A 25 de janeiro do ano passado, Catarina Martins, porta-voz do BE, referia-se à vitória do Syriza como «a vitória da democracia contra a chantagem europeia». Um ano e alguns dias depois, a relação entre os dois partidos da esquerda radical esfriou. O Syriza saiu do discurso do BE, que vê agora no Movimento para a Democracia na Europa 2025 (DiEM25), lançado terça-feira por Yanis Varoufakis (ver texto em baixo), a esperança anulada pelo primeiro-ministro grego Alexis Tsipras.
Entre os bloquistas ainda está bem presente o aumento do IVA, o corte nas pensões e a negociação do terceiro resgate financeiro a que foi submetida a Grécia, logo no início do mandato de Tsipras, mesmo depois do ‘Não’ à austeridade ter ganho o referendo popular, e que levou à saída furiosa de Varoufakis do governo. «O Syriza foi uma derrota séria da esquerda europeia», reconheceu Fernando Rosas, ao i. A esperança deu lugar à desilusão do BE, que olha agora para o Syriza como o «contrário» de tudo aquilo que tenta demonstrar em Portugal: «É possível fazer frente à Europa, não vergar e virar a página da austeridade», frisa um dirigente do BE ao SOL.
É certo que o recuo e a cedência do Syriza às instituições europeias não foi a vacina para a esquerda radical: a prova disso é que o BE passou de oito deputados na anterior legislatura para 19 nas eleições de 4 de outubro. Mas o BE parece órfão de exemplos europeus, restando-lhe apenas o Podemos de Pablo Iglesias, que tenta formar governo em Espanha com o PSOE de Pedro Sánchez, numa réplica assumida do acordo alcançado por António Costa com o BE, o PCP e o PEV.
Apoio a Varoufakis, mas com cautela
Ainda não é certo que Iglesias assuma ao lado de Sánchez o governo de Madrid e, se isso se vier a confirmar, em que medida conseguirá influenciar a governação dos socialistas espanhóis. Mas enquanto a esquerda radical tenta influenciar os executivos, com um pé no governo ou sentada no parlamento (caso de Portugal), Varoufakis prepara uma frente para ajudar a manter a narrativa da esquerda radical depois do embate destes partidos com Bruxelas.

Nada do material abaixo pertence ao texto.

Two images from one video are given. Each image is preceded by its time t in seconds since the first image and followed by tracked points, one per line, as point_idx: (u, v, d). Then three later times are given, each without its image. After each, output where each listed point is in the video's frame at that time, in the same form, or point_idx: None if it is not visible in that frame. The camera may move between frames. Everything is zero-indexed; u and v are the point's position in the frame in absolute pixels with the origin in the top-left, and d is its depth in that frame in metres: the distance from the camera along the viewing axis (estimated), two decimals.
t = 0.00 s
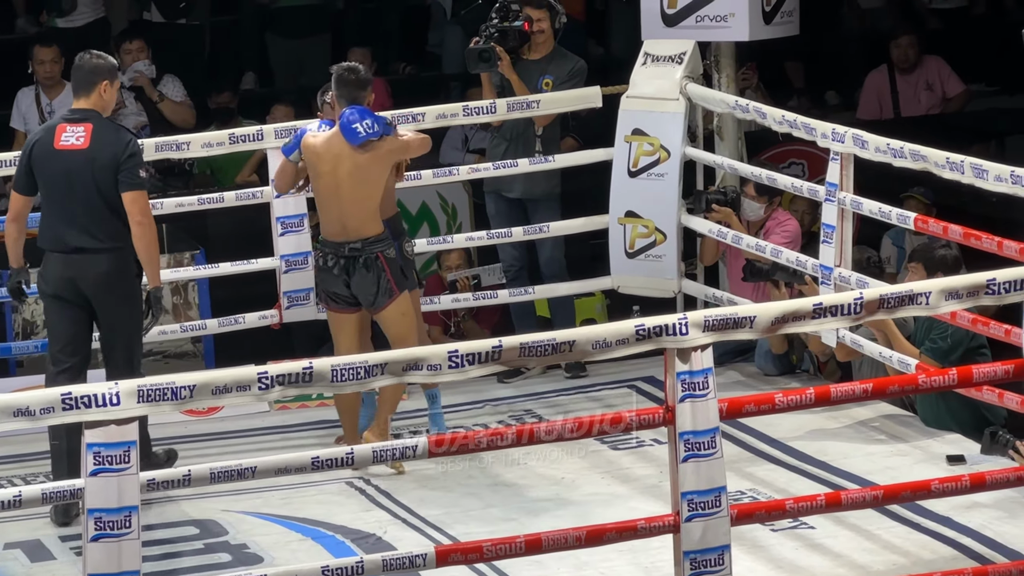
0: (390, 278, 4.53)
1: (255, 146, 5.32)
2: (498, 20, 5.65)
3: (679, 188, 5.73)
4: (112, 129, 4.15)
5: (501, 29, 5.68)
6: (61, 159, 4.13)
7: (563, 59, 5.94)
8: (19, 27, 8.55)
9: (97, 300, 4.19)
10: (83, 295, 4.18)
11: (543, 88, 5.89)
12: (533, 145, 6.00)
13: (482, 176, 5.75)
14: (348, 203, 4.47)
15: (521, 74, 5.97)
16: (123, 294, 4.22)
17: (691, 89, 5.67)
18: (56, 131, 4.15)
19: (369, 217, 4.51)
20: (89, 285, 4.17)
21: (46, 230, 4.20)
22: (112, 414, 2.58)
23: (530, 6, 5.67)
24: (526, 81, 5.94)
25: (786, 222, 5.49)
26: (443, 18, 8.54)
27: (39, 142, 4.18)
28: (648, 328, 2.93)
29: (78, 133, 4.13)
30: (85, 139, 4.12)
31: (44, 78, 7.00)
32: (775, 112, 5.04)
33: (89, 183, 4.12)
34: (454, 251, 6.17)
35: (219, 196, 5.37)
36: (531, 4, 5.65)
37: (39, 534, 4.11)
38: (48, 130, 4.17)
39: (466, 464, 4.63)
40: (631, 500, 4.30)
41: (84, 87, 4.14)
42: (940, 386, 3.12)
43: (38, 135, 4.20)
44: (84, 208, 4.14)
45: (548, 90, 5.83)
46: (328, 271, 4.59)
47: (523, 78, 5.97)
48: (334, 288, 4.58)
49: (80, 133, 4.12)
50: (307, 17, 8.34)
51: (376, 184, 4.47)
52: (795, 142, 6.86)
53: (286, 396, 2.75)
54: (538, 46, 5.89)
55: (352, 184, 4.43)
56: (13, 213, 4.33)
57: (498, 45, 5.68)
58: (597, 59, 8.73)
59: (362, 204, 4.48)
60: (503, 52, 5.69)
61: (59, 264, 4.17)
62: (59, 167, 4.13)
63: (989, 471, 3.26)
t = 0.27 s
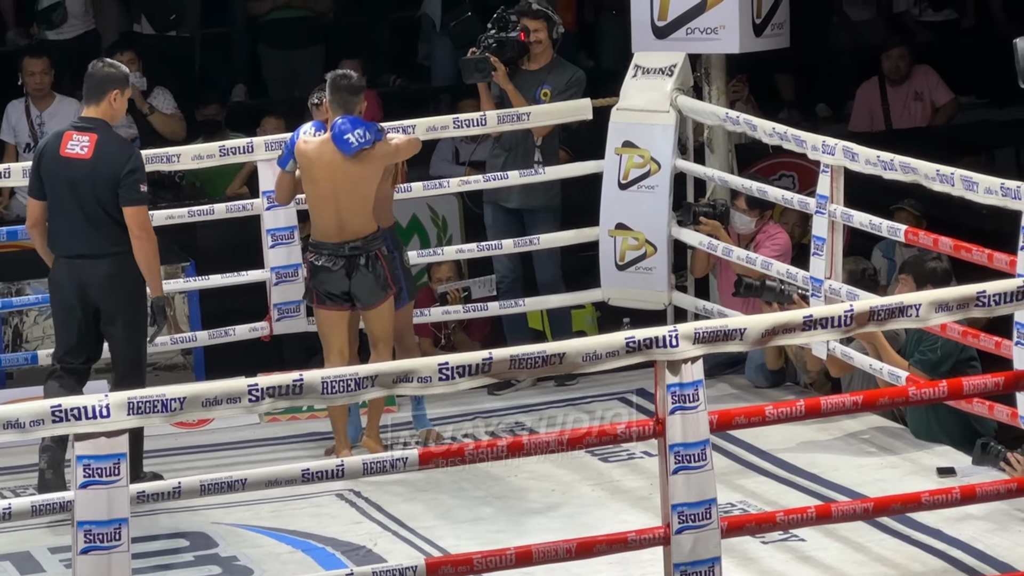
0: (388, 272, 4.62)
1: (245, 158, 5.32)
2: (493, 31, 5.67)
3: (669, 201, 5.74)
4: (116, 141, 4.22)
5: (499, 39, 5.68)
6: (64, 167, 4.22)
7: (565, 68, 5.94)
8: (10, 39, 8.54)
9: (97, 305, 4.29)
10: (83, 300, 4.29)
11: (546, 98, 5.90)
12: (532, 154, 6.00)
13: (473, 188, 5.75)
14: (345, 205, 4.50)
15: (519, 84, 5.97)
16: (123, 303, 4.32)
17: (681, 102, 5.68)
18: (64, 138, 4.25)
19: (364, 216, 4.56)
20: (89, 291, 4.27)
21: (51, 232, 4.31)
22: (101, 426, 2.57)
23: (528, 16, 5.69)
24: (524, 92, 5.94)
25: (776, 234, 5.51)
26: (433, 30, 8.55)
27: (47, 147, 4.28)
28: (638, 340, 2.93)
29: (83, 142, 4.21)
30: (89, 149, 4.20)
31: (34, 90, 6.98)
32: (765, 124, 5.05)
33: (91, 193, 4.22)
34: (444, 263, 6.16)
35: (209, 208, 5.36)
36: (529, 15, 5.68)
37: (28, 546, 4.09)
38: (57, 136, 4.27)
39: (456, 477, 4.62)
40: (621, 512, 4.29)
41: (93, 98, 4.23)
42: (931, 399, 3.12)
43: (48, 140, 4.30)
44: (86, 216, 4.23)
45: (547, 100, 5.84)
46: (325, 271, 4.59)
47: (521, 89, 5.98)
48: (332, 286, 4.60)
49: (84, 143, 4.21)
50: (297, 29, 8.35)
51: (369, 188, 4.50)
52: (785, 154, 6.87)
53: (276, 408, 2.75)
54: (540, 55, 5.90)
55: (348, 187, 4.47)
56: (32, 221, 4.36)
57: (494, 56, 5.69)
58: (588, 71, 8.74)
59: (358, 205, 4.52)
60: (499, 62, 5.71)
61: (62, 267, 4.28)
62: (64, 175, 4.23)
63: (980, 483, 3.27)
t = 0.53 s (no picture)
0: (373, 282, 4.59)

A colagem do BE a Varoufakis ainda é tímida. Só Marisa Matias saiu esta semana em apoio do movimento político, sublinhando a «necessidade» dos partidos de esquerda criarem «uma frente comum contra a austeridade». Mas a eurodeputada não figura entre os subscritores do DiEM25, onde se contam Rui Tavares e Boaventura Sousa Santos.
Até porque voltar a acenar com a necessidade de reestruturação das dívidas públicas dos países do Sul, ao mesmo tempo que, em Portugal, o BE tenta cumprir um acordo firmado com um partido que não se comprometeu com tal medida (o PS), pode soar a contraditório e confundir o eleitorado.
Segundo apurou o SOL, a palavra de ordem é, por isso, «cautela» e manter o foco na vertente interna e no Orçamento do Estado que é discutido até março no Parlamento e cuja aprovação depende também do voto dos bloquistas. O regresso ao guião da esquerda radical europeia ficará para mais tarde. Aí se verá se o BE retoma o discurso do Syriza antes ou depois de ser governo.